Work to complete
Check every line of the entries for the string "kamu" and return the ones that contain it.
[The records Boundary: Start]
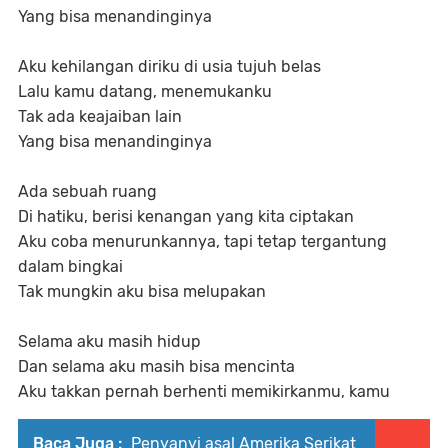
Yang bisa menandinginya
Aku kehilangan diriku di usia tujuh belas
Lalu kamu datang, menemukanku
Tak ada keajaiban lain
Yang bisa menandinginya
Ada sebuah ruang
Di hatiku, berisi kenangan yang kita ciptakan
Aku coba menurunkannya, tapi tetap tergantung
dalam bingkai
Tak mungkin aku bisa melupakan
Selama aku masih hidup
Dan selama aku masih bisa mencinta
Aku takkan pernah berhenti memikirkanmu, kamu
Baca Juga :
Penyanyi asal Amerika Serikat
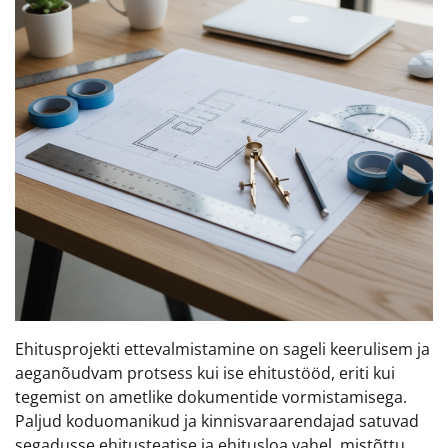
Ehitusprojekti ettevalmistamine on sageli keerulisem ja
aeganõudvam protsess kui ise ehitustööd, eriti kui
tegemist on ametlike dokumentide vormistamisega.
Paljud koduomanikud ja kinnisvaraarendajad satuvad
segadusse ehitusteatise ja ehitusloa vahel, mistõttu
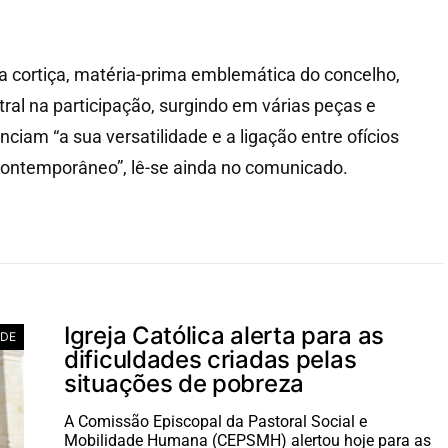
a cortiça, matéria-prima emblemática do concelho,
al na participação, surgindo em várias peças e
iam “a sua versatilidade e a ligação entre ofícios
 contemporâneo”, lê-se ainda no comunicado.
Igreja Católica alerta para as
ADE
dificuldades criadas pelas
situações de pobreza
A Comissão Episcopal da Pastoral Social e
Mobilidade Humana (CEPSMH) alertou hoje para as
[The records Boundary: End]
Written answer
Lalu kamu datang, menemukanku
Aku takkan pernah berhenti memikirkanmu, kamu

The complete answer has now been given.